» Your goal: The complete data, repeated exactly, should form your response.

——————————

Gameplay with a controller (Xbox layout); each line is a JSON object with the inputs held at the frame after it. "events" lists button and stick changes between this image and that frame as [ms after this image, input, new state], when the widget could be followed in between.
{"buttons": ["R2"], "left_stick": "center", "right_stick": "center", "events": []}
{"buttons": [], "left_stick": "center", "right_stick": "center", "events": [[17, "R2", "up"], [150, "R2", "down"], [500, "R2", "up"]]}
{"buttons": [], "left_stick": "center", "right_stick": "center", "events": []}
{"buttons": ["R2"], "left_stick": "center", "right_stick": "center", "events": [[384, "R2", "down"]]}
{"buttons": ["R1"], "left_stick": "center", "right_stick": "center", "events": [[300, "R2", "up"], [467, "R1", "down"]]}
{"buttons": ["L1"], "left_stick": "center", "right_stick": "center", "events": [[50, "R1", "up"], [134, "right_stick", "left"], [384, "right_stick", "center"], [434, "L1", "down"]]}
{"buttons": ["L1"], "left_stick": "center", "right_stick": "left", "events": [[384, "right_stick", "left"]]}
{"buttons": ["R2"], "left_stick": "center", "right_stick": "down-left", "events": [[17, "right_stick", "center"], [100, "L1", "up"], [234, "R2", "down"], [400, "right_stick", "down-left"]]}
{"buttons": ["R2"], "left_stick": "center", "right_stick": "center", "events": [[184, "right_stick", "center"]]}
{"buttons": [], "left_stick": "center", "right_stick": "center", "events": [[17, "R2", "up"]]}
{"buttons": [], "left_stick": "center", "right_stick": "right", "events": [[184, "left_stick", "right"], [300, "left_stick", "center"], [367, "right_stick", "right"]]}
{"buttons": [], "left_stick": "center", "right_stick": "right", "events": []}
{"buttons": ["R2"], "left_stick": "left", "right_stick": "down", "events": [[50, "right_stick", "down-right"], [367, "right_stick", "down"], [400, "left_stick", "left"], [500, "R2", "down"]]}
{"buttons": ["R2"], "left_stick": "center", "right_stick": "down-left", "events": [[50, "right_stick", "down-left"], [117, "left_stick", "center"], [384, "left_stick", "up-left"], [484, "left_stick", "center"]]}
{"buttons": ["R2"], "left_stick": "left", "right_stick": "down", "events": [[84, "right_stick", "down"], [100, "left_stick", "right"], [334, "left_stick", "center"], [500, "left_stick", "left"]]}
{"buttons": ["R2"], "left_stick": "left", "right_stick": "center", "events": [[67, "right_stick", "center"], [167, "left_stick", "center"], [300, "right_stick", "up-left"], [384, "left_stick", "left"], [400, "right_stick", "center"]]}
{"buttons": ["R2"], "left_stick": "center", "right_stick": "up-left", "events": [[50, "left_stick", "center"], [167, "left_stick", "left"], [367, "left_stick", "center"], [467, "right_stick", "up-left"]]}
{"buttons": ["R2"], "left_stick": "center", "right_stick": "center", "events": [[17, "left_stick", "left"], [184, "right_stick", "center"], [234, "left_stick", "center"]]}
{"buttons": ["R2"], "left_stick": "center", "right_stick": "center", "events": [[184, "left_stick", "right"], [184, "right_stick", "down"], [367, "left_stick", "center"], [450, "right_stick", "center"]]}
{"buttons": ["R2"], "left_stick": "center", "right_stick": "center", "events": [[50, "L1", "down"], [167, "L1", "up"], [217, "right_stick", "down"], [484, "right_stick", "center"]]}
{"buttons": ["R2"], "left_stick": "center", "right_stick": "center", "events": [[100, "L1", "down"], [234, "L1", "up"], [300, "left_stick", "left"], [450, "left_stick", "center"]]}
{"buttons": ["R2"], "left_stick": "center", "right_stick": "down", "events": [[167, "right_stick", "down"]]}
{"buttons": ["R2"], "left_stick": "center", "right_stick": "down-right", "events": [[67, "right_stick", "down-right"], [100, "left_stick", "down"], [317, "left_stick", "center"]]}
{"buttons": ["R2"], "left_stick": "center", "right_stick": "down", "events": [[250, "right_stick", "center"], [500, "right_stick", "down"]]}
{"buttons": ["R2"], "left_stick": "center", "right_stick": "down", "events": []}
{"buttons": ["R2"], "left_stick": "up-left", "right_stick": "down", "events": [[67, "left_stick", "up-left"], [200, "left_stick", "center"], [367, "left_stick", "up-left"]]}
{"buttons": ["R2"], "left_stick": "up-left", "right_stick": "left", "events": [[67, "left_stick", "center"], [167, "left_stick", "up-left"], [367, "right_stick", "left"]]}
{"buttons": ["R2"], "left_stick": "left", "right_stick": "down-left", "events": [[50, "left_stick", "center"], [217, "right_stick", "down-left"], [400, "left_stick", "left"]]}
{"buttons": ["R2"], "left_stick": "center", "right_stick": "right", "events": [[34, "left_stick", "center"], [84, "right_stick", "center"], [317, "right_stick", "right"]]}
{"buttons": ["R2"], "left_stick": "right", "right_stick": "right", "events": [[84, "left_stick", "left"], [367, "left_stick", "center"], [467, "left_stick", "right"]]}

——————————

» Response to this task:
Gameplay with a controller (Xbox layout); each line is a JSON object with the inputs held at the frame after it. "events" lists button and stick changes between this image and that frame as [ms after this image, input, new state], when the widget could be followed in between.
{"buttons": ["R2"], "left_stick": "center", "right_stick": "center", "events": []}
{"buttons": [], "left_stick": "center", "right_stick": "center", "events": [[17, "R2", "up"], [150, "R2", "down"], [500, "R2", "up"]]}
{"buttons": [], "left_stick": "center", "right_stick": "center", "events": []}
{"buttons": ["R2"], "left_stick": "center", "right_stick": "center", "events": [[384, "R2", "down"]]}
{"buttons": ["R1"], "left_stick": "center", "right_stick": "center", "events": [[300, "R2", "up"], [467, "R1", "down"]]}
{"buttons": ["L1"], "left_stick": "center", "right_stick": "center", "events": [[50, "R1", "up"], [134, "right_stick", "left"], [384, "right_stick", "center"], [434, "L1", "down"]]}
{"buttons": ["L1"], "left_stick": "center", "right_stick": "left", "events": [[384, "right_stick", "left"]]}
{"buttons": ["R2"], "left_stick": "center", "right_stick": "down-left", "events": [[17, "right_stick", "center"], [100, "L1", "up"], [234, "R2", "down"], [400, "right_stick", "down-left"]]}
{"buttons": ["R2"], "left_stick": "center", "right_stick": "center", "events": [[184, "right_stick", "center"]]}
{"buttons": [], "left_stick": "center", "right_stick": "center", "events": [[17, "R2", "up"]]}
{"buttons": [], "left_stick": "center", "right_stick": "right", "events": [[184, "left_stick", "right"], [300, "left_stick", "center"], [367, "right_stick", "right"]]}
{"buttons": [], "left_stick": "center", "right_stick": "right", "events": []}
{"buttons": ["R2"], "left_stick": "left", "right_stick": "down", "events": [[50, "right_stick", "down-right"], [367, "right_stick", "down"], [400, "left_stick", "left"], [500, "R2", "down"]]}
{"buttons": ["R2"], "left_stick": "center", "right_stick": "down-left", "events": [[50, "right_stick", "down-left"], [117, "left_stick", "center"], [384, "left_stick", "up-left"], [484, "left_stick", "center"]]}
{"buttons": ["R2"], "left_stick": "left", "right_stick": "down", "events": [[84, "right_stick", "down"], [100, "left_stick", "right"], [334, "left_stick", "center"], [500, "left_stick", "left"]]}
{"buttons": ["R2"], "left_stick": "left", "right_stick": "center", "events": [[67, "right_stick", "center"], [167, "left_stick", "center"], [300, "right_stick", "up-left"], [384, "left_stick", "left"], [400, "right_stick", "center"]]}
{"buttons": ["R2"], "left_stick": "center", "right_stick": "up-left", "events": [[50, "left_stick", "center"], [167, "left_stick", "left"], [367, "left_stick", "center"], [467, "right_stick", "up-left"]]}
{"buttons": ["R2"], "left_stick": "center", "right_stick": "center", "events": [[17, "left_stick", "left"], [184, "right_stick", "center"], [234, "left_stick", "center"]]}
{"buttons": ["R2"], "left_stick": "center", "right_stick": "center", "events": [[184, "left_stick", "right"], [184, "right_stick", "down"], [367, "left_stick", "center"], [450, "right_stick", "center"]]}
{"buttons": ["R2"], "left_stick": "center", "right_stick": "center", "events": [[50, "L1", "down"], [167, "L1", "up"], [217, "right_stick", "down"], [484, "right_stick", "center"]]}
{"buttons": ["R2"], "left_stick": "center", "right_stick": "center", "events": [[100, "L1", "down"], [234, "L1", "up"], [300, "left_stick", "left"], [450, "left_stick", "center"]]}
{"buttons": ["R2"], "left_stick": "center", "right_stick": "down", "events": [[167, "right_stick", "down"]]}
{"buttons": ["R2"], "left_stick": "center", "right_stick": "down-right", "events": [[67, "right_stick", "down-right"], [100, "left_stick", "down"], [317, "left_stick", "center"]]}
{"buttons": ["R2"], "left_stick": "center", "right_stick": "down", "events": [[250, "right_stick", "center"], [500, "right_stick", "down"]]}
{"buttons": ["R2"], "left_stick": "center", "right_stick": "down", "events": []}
{"buttons": ["R2"], "left_stick": "up-left", "right_stick": "down", "events": [[67, "left_stick", "up-left"], [200, "left_stick", "center"], [367, "left_stick", "up-left"]]}
{"buttons": ["R2"], "left_stick": "up-left", "right_stick": "left", "events": [[67, "left_stick", "center"], [167, "left_stick", "up-left"], [367, "right_stick", "left"]]}
{"buttons": ["R2"], "left_stick": "left", "right_stick": "down-left", "events": [[50, "left_stick", "center"], [217, "right_stick", "down-left"], [400, "left_stick", "left"]]}
{"buttons": ["R2"], "left_stick": "center", "right_stick": "right", "events": [[34, "left_stick", "center"], [84, "right_stick", "center"], [317, "right_stick", "right"]]}
{"buttons": ["R2"], "left_stick": "right", "right_stick": "right", "events": [[84, "left_stick", "left"], [367, "left_stick", "center"], [467, "left_stick", "right"]]}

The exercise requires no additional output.